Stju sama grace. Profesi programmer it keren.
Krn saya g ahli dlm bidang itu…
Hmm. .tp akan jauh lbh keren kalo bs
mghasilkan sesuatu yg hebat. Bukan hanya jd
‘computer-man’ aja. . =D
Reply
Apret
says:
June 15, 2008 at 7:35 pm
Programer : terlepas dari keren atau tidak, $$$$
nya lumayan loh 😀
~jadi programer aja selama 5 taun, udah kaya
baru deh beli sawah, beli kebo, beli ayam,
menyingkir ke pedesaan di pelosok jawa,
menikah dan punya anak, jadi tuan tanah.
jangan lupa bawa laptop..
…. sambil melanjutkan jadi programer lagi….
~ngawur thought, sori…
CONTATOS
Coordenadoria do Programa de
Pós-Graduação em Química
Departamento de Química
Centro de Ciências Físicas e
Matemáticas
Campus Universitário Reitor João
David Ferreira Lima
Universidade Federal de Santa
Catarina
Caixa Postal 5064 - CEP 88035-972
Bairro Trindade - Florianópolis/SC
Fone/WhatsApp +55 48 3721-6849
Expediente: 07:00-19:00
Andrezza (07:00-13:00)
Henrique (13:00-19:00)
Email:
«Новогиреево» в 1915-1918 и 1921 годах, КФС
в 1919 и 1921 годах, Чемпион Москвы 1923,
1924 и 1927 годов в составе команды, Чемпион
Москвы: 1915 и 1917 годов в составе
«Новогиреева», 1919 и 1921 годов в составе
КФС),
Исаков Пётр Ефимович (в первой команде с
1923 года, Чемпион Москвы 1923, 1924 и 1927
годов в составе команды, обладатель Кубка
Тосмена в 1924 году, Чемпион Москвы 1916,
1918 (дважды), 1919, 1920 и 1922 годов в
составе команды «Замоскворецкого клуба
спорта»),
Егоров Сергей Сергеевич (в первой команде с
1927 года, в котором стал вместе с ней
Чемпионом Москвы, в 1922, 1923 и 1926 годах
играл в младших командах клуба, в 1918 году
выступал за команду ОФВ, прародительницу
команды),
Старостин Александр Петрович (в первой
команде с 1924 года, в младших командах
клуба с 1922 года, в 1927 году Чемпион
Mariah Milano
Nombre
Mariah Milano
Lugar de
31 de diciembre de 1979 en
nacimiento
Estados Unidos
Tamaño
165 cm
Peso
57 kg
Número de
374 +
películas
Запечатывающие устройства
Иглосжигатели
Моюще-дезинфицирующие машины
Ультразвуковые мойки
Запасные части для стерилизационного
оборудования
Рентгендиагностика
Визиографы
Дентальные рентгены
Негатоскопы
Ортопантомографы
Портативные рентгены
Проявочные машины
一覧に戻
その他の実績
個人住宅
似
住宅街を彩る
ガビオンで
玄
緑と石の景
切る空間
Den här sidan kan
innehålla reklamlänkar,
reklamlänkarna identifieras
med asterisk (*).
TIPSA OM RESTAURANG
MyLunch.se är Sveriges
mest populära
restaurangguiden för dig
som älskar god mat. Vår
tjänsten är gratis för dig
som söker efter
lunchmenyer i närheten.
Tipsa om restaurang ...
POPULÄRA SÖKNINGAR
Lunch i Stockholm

******

▶ **EXERCISE DESCRIPTION**
Give back every record exactly.

▶ **ANSWER BELOW**
Stju sama grace. Profesi programmer it keren.
Krn saya g ahli dlm bidang itu…
Hmm. .tp akan jauh lbh keren kalo bs
mghasilkan sesuatu yg hebat. Bukan hanya jd
‘computer-man’ aja. . =D
Reply
Apret
says:
June 15, 2008 at 7:35 pm
Programer : terlepas dari keren atau tidak, $$$$
nya lumayan loh 😀
~jadi programer aja selama 5 taun, udah kaya
baru deh beli sawah, beli kebo, beli ayam,
menyingkir ke pedesaan di pelosok jawa,
menikah dan punya anak, jadi tuan tanah.
jangan lupa bawa laptop..
…. sambil melanjutkan jadi programer lagi….
~ngawur thought, sori…
CONTATOS
Coordenadoria do Programa de
Pós-Graduação em Química
Departamento de Química
Centro de Ciências Físicas e
Matemáticas
Campus Universitário Reitor João
David Ferreira Lima
Universidade Federal de Santa
Catarina
Caixa Postal 5064 - CEP 88035-972
Bairro Trindade - Florianópolis/SC
Fone/WhatsApp +55 48 3721-6849
Expediente: 07:00-19:00
Andrezza (07:00-13:00)
Henrique (13:00-19:00)
Email:
«Новогиреево» в 1915-1918 и 1921 годах, КФС
в 1919 и 1921 годах, Чемпион Москвы 1923,
1924 и 1927 годов в составе команды, Чемпион
Москвы: 1915 и 1917 годов в составе
«Новогиреева», 1919 и 1921 годов в составе
КФС),
Исаков Пётр Ефимович (в первой команде с
1923 года, Чемпион Москвы 1923, 1924 и 1927
годов в составе команды, обладатель Кубка
Тосмена в 1924 году, Чемпион Москвы 1916,
1918 (дважды), 1919, 1920 и 1922 годов в
составе команды «Замоскворецкого клуба
спорта»),
Егоров Сергей Сергеевич (в первой команде с
1927 года, в котором стал вместе с ней
Чемпионом Москвы, в 1922, 1923 и 1926 годах
играл в младших командах клуба, в 1918 году
выступал за команду ОФВ, прародительницу
команды),
Старостин Александр Петрович (в первой
команде с 1924 года, в младших командах
клуба с 1922 года, в 1927 году Чемпион
Mariah Milano
Nombre
Mariah Milano
Lugar de
31 de diciembre de 1979 en
nacimiento
Estados Unidos
Tamaño
165 cm
Peso
57 kg
Número de
374 +
películas
Запечатывающие устройства
Иглосжигатели
Моюще-дезинфицирующие машины
Ультразвуковые мойки
Запасные части для стерилизационного
оборудования
Рентгендиагностика
Визиографы
Дентальные рентгены
Негатоскопы
Ортопантомографы
Портативные рентгены
Проявочные машины
一覧に戻
その他の実績
個人住宅
似
住宅街を彩る
ガビオンで
玄
緑と石の景
切る空間
Den här sidan kan
innehålla reklamlänkar,
reklamlänkarna identifieras
med asterisk (*).
TIPSA OM RESTAURANG
MyLunch.se är Sveriges
mest populära
restaurangguiden för dig
som älskar god mat. Vår
tjänsten är gratis för dig
som söker efter
lunchmenyer i närheten.
Tipsa om restaurang ...
POPULÄRA SÖKNINGAR
Lunch i Stockholm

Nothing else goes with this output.